Certain things go hand in hand when I reflect on my California memories. Two of the most prominent are driftwood and fog. Growing up in San Diego, the fog was as normal as breathing. There is a mysterious whisper in the air and sounds travel great distances. Conversations can be overheard leaving no sense of direction as to where the hushed murmurs are arising from. The warning sound of a foghorn moans mournfully, casting out a repeated signal on the fog washed beaches of my memories.
Countless times, I walked on fog-embraced beaches, fog so thick, it was gray and sunless at noon. My only company was a few other fog walking devotees, driftwood, seashells, and the remains of giant kelp. Driftwood was something I viewed as in endless supply. Picking it up, feeling it, smelling it, returning it, was all part of the beach walking ritual. Back then it never occurred to me to keep it. Once I moved away from the ocean, I became acquainted with fog's valley cousin but unlike the seashore, the valley fog had no driftwood. I began to discover what I had missed. And then, on another foggy day, next to a different body of water, I rediscovered driftwood.

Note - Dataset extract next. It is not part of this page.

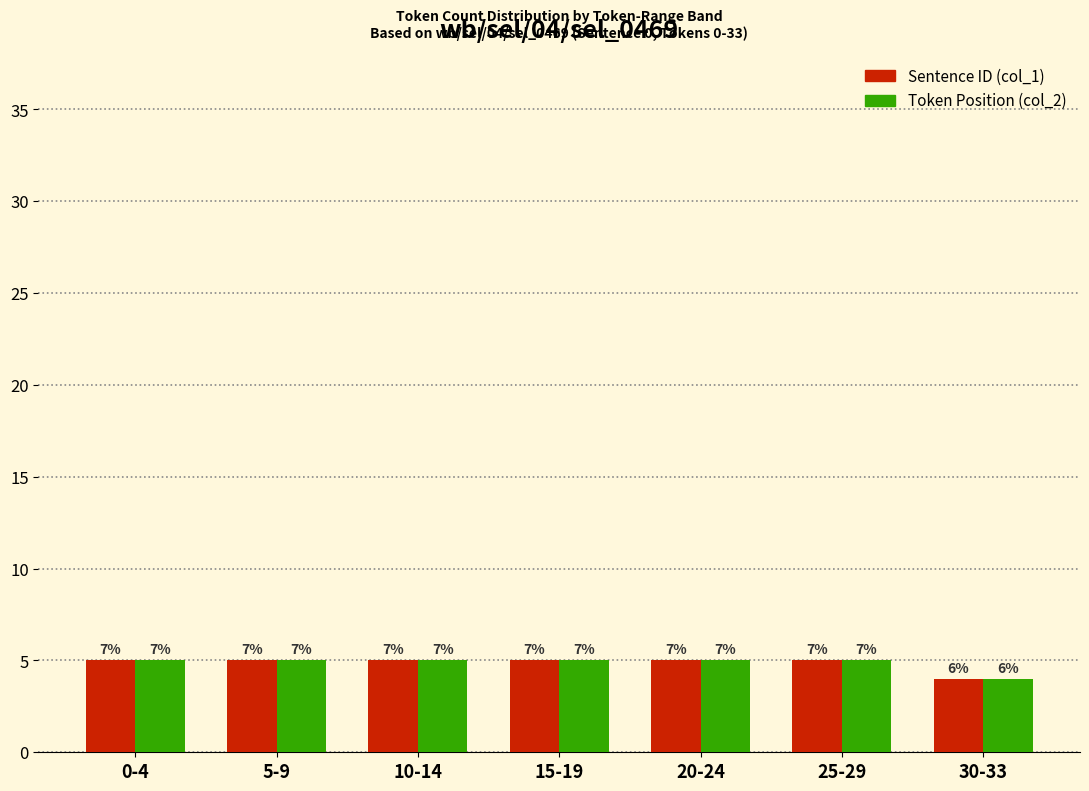

What are all the series names shown in the legend?

Sentence ID (col_1), Token Position (col_2)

Like the Pacific Ocean, the Mississippi River has a lively and unpredictable life. Good weather shows running currents and occasional floating debris. Like the ocean, much of the debris is hidden underwater. But, unlike the ocean, its currents run very visibly like rivers within rivers, breaking up a multitude of fragments, great and small, that have broken from some birthing place now unrecognizable. River driftwood had washed up at my feet, on a completely unexpected shore.

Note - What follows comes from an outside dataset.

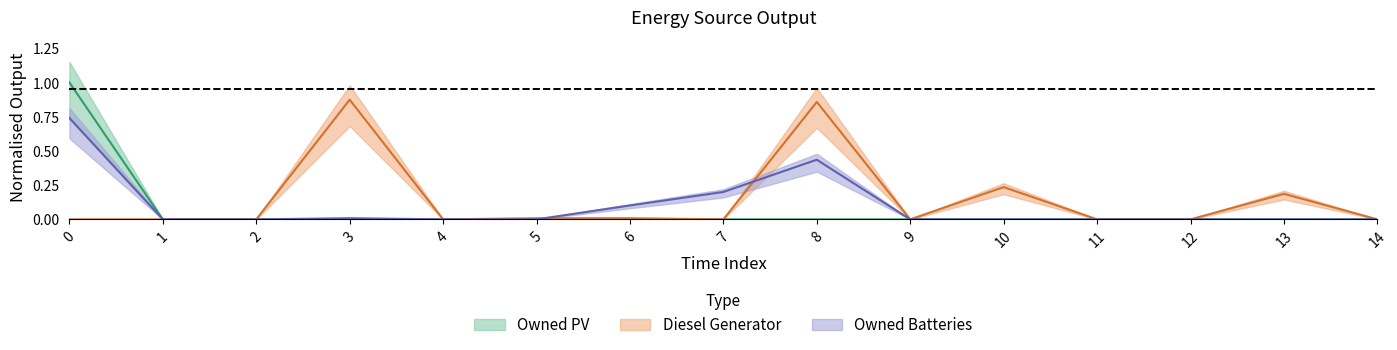

Reading left to right, extract all data points from this chart.

Diesel Generator: 0.0	0.0	0.0	0.9	0.0	0.0	0.0	0.0	0.9	0.0	0.2	0.0	0.0	0.2	0.0
Owned PV: 1.0	0.0	0.0	0.0	0.0	0.0	0.0	0.0	0.0	0.0	0.0	0.0	0.0	0.0	0.0
Owned Batteries: 0.7	0.0	0.0	0.0	0.0	0.0	0.1	0.2	0.4	0.0	0.0	0.0	0.0	0.0	0.0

The end of Ward Ave. has a boat ramp and I'll occasionally walk to the bottom of the ramp and dip in the tips of my shoes. In the heat of summer, sandals dipped into the river make for a much more satisfying experience but winter's cold discourages such indulges on bare feet. What it doesn't have in short supply - at least for the moment - is driftwood that has been thrown up high upon the boat ramp's rocky embankment.
Like softly finished gems, thrown upon the river shore, trunks, limbs, branches, and fragments just lay there waiting for me. I felt ambushed. The Pirate, meanwhile, waited for me in the car with no idea of what awaited him. As I happily arrived with four bits and pieces, he opened the back door of the car, smiled at me knowingly, and took them off to their new home.
I'm already mentally weaving a wall hanging for one and seascapes of tiny houses, boats, and cliffs are evolving for the others. And, the pirate has already acknowledged that come spring he will be there holding a box while I load up with winter's bounty that is next delivered to my riverfront door.